El cerebro humano es una asombrosa máquina de computación. Con un peso de solo tres libras aproximadamente, puede procesar información mil veces más rápido que la supercomputadora más rápida, almacenar mil veces más información que una computadora portátil poderosa y hacerlo todo utilizando la energía de una bombilla de 20 vatios.

Los investigadores están tratando de replicar este éxito utilizando materiales orgánicos blandos y flexibles que pueden operar como neuronas biológicas y que algún día incluso podrían interconectarse con ellas. Eventualmente, se podrían implantar chips de computadora “neuromórficos” blandos directamente en el cerebro, lo que permitiría a las personas controlar un brazo artificial o un monitor de computadora con solo pensar en ello.

Al igual que las neuronas reales, pero a diferencia de los chips de computadora convencionales, estos nuevos dispositivos pueden enviar y recibir señales químicas y eléctricas. “Tu cerebro funciona con químicos, con neurotransmisores como la dopamina y la serotonina. Nuestros materiales pueden interactuar electroquímicamente con ellos”, dice Alberto Salleo, científico de materiales de la Universidad de Stanford que escribió sobre el potencial de los dispositivos neuromórficos orgánicos en la Revisión anual de investigación de materiales de 2021.

Salleo y otros investigadores han creado dispositivos electrónicos utilizando estos materiales orgánicos blandos que pueden actuar como transistores (que amplifican y conmutan señales eléctricas) y células de memoria (que almacenan información) y otros componentes electrónicos básicos.

El trabajo surge de un creciente interés en los circuitos informáticos neuromórficos que imitan cómo funcionan las conexiones neuronales humanas, o sinapsis. Estos circuitos, ya sean de silicio, metal o materiales orgánicos, funcionan menos como los de las computadoras digitales y más como las redes de neuronas del cerebro humano.

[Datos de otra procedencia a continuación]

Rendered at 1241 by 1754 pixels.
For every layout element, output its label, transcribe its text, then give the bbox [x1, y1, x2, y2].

Las computadoras digitales convencionales funcionan paso a paso y su arquitectura crea una división fundamental entre el cálculo y la memoria. Esta división significa que los unos y los ceros deben intercambiarse entre ubicaciones en el procesador de la computadora, creando un cuello de botella para la velocidad y el uso de energía.
El cerebro hace las cosas de manera diferente. Una neurona individual recibe señales de muchas otras neuronas, y todas estas señales juntas afectan el estado eléctrico de la neurona receptora. En efecto, cada neurona sirve tanto como un dispositivo de cálculo, integrando el valor de todas las señales que ha recibido, como un dispositivo de memoria: almacenando el valor de todas esas señales combinadas como un valor analógico infinitamente variable, en lugar de cero o cero. -uno de ordenadores digitales.

Los investigadores han desarrollado una serie de diferentes dispositivos “memristivos” que imitan esta capacidad. Cuando pasas corriente eléctrica a través de ellos, cambias la resistencia eléctrica. Al igual que las neuronas biológicas, estos dispositivos calculan sumando los valores de todas las corrientes a las que han estado expuestos. Y recuerdan a través del valor resultante de sus tomas de resistencia.

Un memristor orgánico simple, por ejemplo, podría tener dos capas de materiales conductores de electricidad. Cuando se aplica el voltaje, la corriente eléctrica impulsa los iones cargados positivamente de una capa a la otra, cambiando la facilidad con la que la segunda capa conducirá la electricidad la próxima vez que se exponga a una corriente eléctrica. (Ver el diagrama). “Es una forma de dejar que la física de la computación”, dice Matthew Marinella, ingeniero informático de la Universidad Estatal de Arizona en Tempe, que investiga la computación neuromórfica.